9 Ways to Care for the Michigan Caregiver
What can you do to care for the caregiver? Here are 9 ways you can help:
Being a caregiver for a family member or senior loved one who lives with a chronic illness or a life-limiting disease is a tough job. So difficult, in fact, that caregivers often end up in a health crisis of their own. If someone you love is a caregiver for someone they love, you may be concerned about the toll the responsibilities are taking on them.
- Buy them a journal and encourage them to use it every night. Even spending a few minutes venting their frustrations and fears can help to decrease their stress.
- If you live close enough, make time to exercise with them. Take a walk together a few times a week or sit with the person they care for so they can swim at the local fitness club or take a yoga class.
- Help them eat a balanced diet. Maybe you can prepare healthy meals for them to freeze and use or bring them a vegetable tray each week? If you live too far away, you might be able to find a restaurant or market near their home that will do this for you. Think creatively about how you can help make eating healthy easier for them.
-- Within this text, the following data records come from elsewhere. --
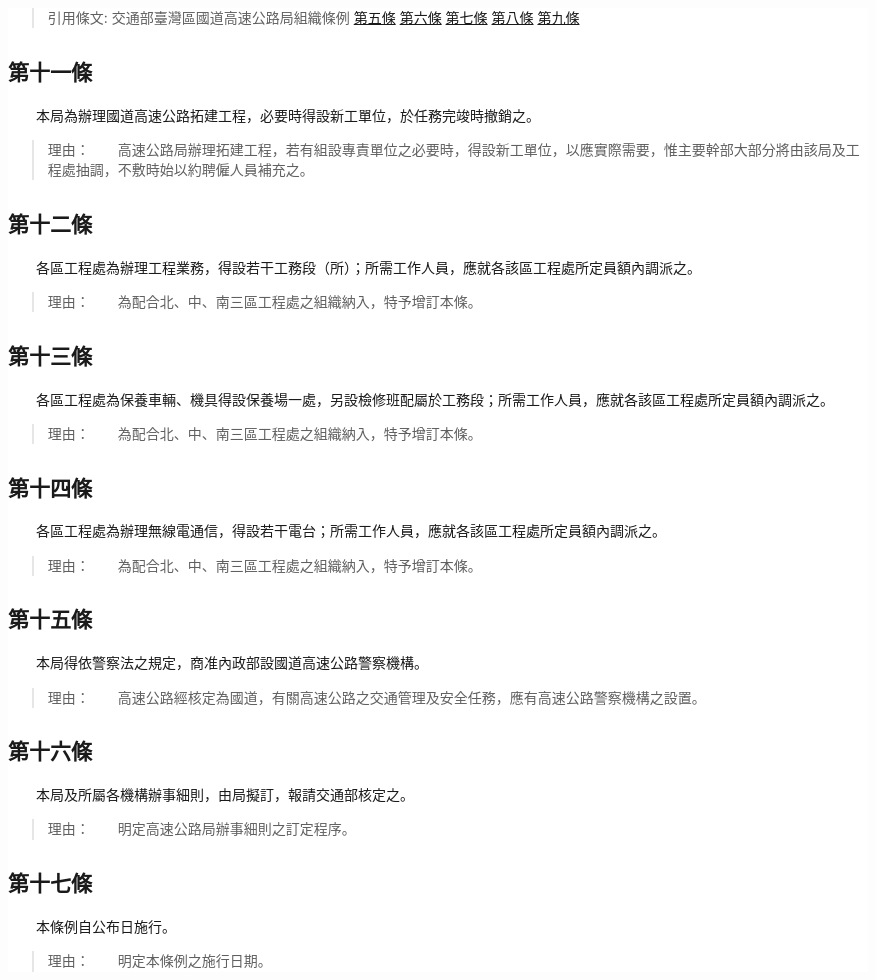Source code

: > 引用條文: 交通部臺灣區國道高速公路局組織條例 [第五條](../../交通建設/公路/交通部臺灣區國道高速公路局組織條例.md#第五條-) [第六條](../../交通建設/公路/交通部臺灣區國道高速公路局組織條例.md#第六條-) [第七條](../../交通建設/公路/交通部臺灣區國道高速公路局組織條例.md#第七條-) [第八條](../../交通建設/公路/交通部臺灣區國道高速公路局組織條例.md#第八條-) [第九條](../../交通建設/公路/交通部臺灣區國道高速公路局組織條例.md#第九條-)



第十一條 
---------
　　本局為辦理國道高速公路拓建工程，必要時得設新工單位，於任務完竣時撤銷之。  
> 理由：　　高速公路局辦理拓建工程，若有組設專責單位之必要時，得設新工單位，以應實際需要，惟主要幹部大部分將由該局及工程處抽調，不敷時始以約聘僱人員補充之。



第十二條 
---------
　　各區工程處為辦理工程業務，得設若干工務段（所）；所需工作人員，應就各該區工程處所定員額內調派之。  
> 理由：　　為配合北、中、南三區工程處之組織納入，特予增訂本條。



第十三條 
---------
　　各區工程處為保養車輛、機具得設保養場一處，另設檢修班配屬於工務段；所需工作人員，應就各該區工程處所定員額內調派之。  
> 理由：　　為配合北、中、南三區工程處之組織納入，特予增訂本條。



第十四條 
---------
　　各區工程處為辦理無線電通信，得設若干電台；所需工作人員，應就各該區工程處所定員額內調派之。  
> 理由：　　為配合北、中、南三區工程處之組織納入，特予增訂本條。



第十五條 
---------
　　本局得依警察法之規定，商准內政部設國道高速公路警察機構。  
> 理由：　　高速公路經核定為國道，有關高速公路之交通管理及安全任務，應有高速公路警察機構之設置。



第十六條 
---------
　　本局及所屬各機構辦事細則，由局擬訂，報請交通部核定之。  
> 理由：　　明定高速公路局辦事細則之訂定程序。



第十七條 
---------
　　本條例自公布日施行。  
> 理由：　　明定本條例之施行日期。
- Keep in touch with them. One of the most challenging parts of being a caregiver is staying connected with friends and family. The isolation many caregivers encounter can lead to depression. Use phone calls, email, and Skype to stay in touch.
- Investigate options for respite care for them. A caregiver may realize they need a break on a regular basis, but not have the time or energy to explore what is available. Do that for them by calling local assisted living communities, in-home care providers or the local agency on aging to learn more about respite.
- Encourage them to say “no”. Setting boundaries can be difficult for a caregiver to do, but it is one of the best ways to help them juggle their responsibilities and stay healthy in the long run.
- Help them find a support group. The best option may be to connect with an online group of their peers. That can help them as much as an in-person meeting. The Family Caregiver Alliance is a great place to begin looking.
- Bring on the fun! Coordinate a monthly outing for them. Maybe dinner and a movie or a trip to the art museum. Whatever hobbies and interests they enjoy, help make sure they have a little fun.
- Listen. This may be one of the most important things you can do. Caregiving is not only physically exhausting; it is mentally and emotionally draining. Make sure your loved one knows they can call you to vent or when they need a shoulder to cry on.